2011年9月発行の本。水野和夫氏の著作紹介はここでは2冊め、このブログの参考文献リストにも入っている。この536ページもある著作の355ページから536ページまでが注記であることに驚く。比較的新しい2011年位の文献まで非常に広い見識からまとめられているので、日本経済新聞社のよく出す単なる教養書ではない。研究者も読むだろうと想定して書かれている。

前に書評で紹介したのは「資本主義の終焉と歴史の危機」であったが、この本はもっと経済側から書かれている。同じ基調の利子率革命、価格革命、に加え、アングロサクソンから見たフロンティア、海の時代、Z軸 情報金融の時代、更に自国民を境界のそとに捨てるサブプライムといった、文明の型がとうとう行き詰まってきたという大きな近代トレンド終わりの後の現代という基調だ。いろいろ知らなかったことを発見するのだが、貸出図書では消化しきれない。これは初延長かな?こんな良書が280円なんて、もうちょっとなんとかならないのかな。
「資本主義の終焉と歴史の危機」
著者 水野和夫
出版社 集英社, 2014
ISBN 4087207323, 9784087207323
ページ数 218 ページ
『1 4 5 0 ~ 1 6 5 0年のおおよそ 2 0 0年間は 、中世が終わり近代が始まる大きな歴史の転換期で 、 「長い 1 6世紀 」 ( F ・ブロ ーデル )と呼ばれています 。この 「長い 1 6世紀 」も 2 1世紀も 、どちらも投資先がないという点で共通しているのですが 、現在の状態には 「長い 1 6世紀 」のときとは 、決定的に異なる点があります 。それは 、地球が閉じたことです 。したがって 、日独のマイナス金利は今後 、米英 、そして中国へと伝播していくと考えられます。』


ロバート・ダールが2007年10月9日の朝なにを思ったのか、わたしは知りたかった。自分が生み出した、リスクに基づく欧米の金融システム全体が崩壊したと聞いて、どう感じたのだろう?  看護師がダールの耳元でささやいた。ダールは姿勢を変えて、酸素マスクを一瞬外した。「いつかは行き過ぎてしまうとわかっていた。やりすぎる時がくるとね」ご自身にも責任の一端があるのでは? あなたが作ったシステムですから。ダールは、金融システム全体を壊滅の一歩手前まで追い込んだ爆弾の導火線に火をつけたのが自分かもしれないという可能性について思いをめぐらせた。「わたしはロバート・オッペンハイマーみたいなものさ。原子爆弾を発明したが、わたしが落としたわけじゃない」(世界を変えた14の密約)

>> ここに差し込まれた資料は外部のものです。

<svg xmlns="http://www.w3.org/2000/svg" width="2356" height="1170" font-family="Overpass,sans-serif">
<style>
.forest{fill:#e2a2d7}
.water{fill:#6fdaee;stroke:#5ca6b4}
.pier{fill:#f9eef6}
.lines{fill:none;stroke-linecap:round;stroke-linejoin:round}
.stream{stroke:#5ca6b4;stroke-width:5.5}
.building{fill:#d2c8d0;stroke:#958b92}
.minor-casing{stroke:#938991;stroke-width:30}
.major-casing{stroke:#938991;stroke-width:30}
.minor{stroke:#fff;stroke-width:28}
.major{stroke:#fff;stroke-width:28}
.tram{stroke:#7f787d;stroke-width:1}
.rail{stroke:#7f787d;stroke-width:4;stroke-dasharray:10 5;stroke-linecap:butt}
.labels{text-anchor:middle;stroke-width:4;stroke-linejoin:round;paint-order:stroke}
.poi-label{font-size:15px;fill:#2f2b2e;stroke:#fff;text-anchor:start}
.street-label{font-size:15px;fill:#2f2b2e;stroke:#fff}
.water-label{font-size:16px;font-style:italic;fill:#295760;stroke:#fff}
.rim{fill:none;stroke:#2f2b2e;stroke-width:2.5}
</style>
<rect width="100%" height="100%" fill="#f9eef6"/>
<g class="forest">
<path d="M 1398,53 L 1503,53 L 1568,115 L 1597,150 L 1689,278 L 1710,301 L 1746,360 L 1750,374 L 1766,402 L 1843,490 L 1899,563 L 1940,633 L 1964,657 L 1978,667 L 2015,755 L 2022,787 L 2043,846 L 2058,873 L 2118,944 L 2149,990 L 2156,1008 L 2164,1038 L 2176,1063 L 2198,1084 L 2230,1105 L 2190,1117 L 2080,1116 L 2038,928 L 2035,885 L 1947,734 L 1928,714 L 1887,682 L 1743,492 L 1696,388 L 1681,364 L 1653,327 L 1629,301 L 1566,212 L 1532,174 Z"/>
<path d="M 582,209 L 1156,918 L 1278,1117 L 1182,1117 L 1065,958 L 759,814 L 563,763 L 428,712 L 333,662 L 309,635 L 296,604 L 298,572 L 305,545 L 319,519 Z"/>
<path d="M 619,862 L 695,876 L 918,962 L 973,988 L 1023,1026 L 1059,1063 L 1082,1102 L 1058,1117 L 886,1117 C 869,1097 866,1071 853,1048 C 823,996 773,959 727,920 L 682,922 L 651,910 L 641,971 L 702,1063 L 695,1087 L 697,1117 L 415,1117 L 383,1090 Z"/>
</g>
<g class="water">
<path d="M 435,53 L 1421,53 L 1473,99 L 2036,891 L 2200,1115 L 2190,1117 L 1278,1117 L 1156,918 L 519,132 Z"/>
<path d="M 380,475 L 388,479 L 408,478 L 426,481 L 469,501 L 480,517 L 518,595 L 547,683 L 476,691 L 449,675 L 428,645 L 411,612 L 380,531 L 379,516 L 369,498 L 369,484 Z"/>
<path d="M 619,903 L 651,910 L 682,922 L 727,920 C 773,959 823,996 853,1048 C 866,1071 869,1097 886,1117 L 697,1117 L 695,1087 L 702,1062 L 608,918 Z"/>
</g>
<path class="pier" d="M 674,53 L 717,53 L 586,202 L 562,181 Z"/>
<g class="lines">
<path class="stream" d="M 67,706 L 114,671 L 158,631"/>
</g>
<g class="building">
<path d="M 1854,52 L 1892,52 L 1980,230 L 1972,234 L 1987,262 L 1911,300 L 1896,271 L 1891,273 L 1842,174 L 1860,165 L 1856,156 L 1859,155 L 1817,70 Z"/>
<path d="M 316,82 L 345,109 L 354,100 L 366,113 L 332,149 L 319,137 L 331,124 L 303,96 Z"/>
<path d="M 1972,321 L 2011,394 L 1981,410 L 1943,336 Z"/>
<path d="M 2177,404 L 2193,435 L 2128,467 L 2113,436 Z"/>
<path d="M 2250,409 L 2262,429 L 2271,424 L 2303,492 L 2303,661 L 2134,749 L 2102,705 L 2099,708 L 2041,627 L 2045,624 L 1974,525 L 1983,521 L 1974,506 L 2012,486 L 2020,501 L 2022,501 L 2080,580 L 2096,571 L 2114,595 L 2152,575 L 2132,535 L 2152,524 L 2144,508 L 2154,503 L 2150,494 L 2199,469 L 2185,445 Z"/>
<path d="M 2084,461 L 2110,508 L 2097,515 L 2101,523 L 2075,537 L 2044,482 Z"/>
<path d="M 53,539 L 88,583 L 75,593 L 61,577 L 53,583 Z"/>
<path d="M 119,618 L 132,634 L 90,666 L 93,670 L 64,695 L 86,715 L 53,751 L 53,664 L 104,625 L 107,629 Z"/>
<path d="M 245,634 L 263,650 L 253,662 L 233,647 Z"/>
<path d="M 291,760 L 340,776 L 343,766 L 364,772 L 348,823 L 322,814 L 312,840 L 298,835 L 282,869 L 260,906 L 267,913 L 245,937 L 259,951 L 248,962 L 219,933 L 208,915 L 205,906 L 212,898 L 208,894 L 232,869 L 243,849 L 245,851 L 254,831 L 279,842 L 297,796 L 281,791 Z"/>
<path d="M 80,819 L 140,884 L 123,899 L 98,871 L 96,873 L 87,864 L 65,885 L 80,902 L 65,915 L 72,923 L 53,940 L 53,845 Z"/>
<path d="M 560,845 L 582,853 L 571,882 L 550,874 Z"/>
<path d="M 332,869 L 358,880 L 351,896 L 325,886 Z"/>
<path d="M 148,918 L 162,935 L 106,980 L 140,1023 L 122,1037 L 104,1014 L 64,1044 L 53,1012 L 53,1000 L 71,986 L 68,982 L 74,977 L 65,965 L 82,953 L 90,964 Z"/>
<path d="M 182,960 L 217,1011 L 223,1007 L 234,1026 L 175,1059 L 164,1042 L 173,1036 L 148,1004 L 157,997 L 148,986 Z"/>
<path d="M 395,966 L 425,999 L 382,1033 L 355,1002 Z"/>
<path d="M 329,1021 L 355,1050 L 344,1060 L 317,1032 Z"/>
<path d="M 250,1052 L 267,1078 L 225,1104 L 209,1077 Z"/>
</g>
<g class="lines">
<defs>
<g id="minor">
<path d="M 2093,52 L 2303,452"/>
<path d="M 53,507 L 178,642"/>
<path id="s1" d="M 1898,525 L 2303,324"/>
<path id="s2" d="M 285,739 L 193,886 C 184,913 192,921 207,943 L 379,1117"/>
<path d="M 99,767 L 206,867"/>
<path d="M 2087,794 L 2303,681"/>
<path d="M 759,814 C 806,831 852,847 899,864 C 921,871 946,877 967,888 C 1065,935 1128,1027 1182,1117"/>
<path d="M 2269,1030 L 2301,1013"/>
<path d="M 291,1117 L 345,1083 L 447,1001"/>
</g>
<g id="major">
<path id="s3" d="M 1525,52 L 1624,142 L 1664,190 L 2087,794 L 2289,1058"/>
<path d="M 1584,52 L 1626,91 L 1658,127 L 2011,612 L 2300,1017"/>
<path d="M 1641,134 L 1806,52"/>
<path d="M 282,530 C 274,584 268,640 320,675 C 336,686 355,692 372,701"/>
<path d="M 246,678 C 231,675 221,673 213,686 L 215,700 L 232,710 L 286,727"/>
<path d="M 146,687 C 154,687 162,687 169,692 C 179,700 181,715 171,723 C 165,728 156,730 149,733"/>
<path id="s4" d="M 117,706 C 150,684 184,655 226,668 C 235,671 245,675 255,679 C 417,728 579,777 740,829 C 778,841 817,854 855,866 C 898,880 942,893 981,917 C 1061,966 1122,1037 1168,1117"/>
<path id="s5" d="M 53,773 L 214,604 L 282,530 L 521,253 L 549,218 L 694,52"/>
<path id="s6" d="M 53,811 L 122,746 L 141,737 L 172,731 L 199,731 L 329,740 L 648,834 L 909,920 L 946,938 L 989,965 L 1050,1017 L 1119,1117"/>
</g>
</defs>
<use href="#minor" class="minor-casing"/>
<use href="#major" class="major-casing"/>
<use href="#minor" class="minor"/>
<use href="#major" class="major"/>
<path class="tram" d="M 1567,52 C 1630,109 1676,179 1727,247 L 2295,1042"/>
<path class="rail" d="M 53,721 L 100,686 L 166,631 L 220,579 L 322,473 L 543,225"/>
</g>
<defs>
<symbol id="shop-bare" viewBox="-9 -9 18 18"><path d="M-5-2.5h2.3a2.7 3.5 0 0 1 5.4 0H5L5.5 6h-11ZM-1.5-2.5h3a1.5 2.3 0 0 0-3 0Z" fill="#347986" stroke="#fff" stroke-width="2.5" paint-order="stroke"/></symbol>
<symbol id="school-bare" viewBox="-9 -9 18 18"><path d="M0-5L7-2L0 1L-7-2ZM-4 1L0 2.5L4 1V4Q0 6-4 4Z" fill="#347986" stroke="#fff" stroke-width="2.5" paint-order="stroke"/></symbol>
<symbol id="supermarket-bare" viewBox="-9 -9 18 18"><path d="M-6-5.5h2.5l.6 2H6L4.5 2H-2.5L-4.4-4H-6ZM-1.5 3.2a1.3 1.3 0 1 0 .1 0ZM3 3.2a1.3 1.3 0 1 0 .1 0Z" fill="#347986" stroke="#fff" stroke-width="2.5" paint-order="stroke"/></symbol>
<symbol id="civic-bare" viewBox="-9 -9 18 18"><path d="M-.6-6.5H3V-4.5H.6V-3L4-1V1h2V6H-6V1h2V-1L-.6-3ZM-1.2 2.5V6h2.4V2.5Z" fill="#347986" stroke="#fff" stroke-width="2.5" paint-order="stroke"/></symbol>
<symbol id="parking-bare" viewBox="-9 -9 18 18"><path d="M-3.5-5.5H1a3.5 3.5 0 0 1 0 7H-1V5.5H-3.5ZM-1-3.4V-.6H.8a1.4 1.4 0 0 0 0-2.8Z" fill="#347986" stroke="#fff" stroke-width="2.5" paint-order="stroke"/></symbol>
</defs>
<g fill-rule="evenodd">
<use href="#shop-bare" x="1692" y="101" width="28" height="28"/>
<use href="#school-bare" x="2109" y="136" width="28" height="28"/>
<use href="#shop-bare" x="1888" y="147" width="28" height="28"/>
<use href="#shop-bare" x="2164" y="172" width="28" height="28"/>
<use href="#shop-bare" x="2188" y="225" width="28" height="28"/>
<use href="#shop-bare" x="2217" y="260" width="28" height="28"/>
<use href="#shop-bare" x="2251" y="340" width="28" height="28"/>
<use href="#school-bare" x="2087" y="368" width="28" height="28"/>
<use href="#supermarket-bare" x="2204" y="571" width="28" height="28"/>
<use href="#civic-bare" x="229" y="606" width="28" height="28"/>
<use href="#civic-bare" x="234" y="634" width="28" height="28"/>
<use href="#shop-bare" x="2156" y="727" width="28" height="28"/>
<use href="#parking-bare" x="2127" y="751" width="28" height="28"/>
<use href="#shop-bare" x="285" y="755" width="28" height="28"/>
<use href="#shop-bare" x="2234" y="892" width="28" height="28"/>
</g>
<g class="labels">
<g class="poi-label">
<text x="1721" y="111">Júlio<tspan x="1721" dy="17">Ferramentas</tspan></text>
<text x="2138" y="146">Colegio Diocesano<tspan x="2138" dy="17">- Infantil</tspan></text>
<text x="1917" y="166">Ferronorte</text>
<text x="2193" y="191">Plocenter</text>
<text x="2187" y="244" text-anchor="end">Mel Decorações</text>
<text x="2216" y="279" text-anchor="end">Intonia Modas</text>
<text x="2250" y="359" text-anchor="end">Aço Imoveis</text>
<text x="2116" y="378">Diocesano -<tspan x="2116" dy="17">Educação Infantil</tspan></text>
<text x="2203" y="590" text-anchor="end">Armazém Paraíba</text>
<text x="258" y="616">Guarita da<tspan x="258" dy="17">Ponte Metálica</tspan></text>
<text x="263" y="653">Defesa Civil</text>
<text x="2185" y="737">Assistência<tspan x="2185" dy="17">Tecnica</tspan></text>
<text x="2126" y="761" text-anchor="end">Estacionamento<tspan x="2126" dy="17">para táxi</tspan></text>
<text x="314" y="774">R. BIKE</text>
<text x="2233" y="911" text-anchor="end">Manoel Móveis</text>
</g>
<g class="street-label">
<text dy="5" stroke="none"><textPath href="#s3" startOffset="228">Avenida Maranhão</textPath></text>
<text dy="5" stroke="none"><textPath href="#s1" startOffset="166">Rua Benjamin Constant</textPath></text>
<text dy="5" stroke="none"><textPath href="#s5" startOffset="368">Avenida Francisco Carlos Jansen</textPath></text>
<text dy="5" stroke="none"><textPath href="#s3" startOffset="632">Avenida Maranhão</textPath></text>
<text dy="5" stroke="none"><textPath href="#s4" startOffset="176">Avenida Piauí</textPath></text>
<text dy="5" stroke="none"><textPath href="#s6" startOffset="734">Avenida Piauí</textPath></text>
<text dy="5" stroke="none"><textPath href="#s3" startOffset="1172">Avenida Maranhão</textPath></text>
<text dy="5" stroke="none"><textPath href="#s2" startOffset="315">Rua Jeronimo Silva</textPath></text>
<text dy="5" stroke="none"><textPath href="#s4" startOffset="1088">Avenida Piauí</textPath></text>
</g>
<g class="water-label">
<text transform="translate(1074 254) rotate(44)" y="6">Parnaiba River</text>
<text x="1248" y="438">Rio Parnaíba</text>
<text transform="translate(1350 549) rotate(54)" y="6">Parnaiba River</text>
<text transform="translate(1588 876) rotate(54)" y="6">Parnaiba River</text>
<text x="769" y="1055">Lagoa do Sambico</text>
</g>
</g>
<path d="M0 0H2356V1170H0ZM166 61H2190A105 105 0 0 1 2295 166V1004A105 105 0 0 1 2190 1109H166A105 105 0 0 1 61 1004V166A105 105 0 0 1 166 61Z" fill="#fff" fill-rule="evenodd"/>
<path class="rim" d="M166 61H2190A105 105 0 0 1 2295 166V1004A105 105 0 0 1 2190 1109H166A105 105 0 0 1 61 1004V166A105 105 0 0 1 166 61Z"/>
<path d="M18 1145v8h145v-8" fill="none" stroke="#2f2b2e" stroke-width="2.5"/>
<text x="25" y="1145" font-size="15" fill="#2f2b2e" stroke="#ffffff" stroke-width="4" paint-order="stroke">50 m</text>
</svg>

私見だが日本の近代は、1491年下克上に始まる。そして現代が新しい中世の始まりであろう。野心とは無縁で何処にも行きたがらない若者を見ていると地球が閉じたことを彼らは感じ取っているとわかるような気がする。世代の問題ではない。五百二十年以上前から続く近代からの断絶。こちらから見る向こう側の無縁感は、人類の誰もが見たことのない絶望である。

近著「株式会社の終焉」も読んでいるが、水野氏は株式会社の歴史は知っていても、株式会社経営の実態はご存じないようだ。前にも述べたが結論ありきの胡散臭い叙述はやめた方がいい。

例えば日本の株主資本は598兆円で2015年に倒産した企業の負債総額は2兆円だから、株式会社のリスク顕在化は0.3% しかないと水野は言っている。2兆円の倒産負債は債務が顕在化した一部の企業活動の停止であり、企業活動停止のすそ野はもっと広い。家業でもない新規に始めた本当に小さなスタートアップの5年存続率は10%、10年は1%未満だ。つまり活動期間を10年前後で見れば、株主資本のリスクは90%以上、倒産統計に計上されなくても何らかの形で(赤字経営、無配当、給与遅配、税金滞納、夜逃げ、活動停止、債権すり逃げ)で顕在化している。水野氏が言っている企業はエスタブリッシュメント及びその周辺相の企業群のこと、日本企業企業の1%程度のエリート群の数字を言っているに過ぎない。このように企業は常に悪意を持っていて、経営者は盗んだり怠慢になったりする(「アダム・スミス」―『道徳感情論』と『国富論』の世界 (中公新書)2008/3 堂目 卓生)と教えられてきた世代には、東芝などのエスタブリッシュメントの腐敗は理解できても、自らの裁量才覚で事業を起ち上げる者の苦悩など知る動機すらない。本当の終焉の後に再生を担うのは我々だ。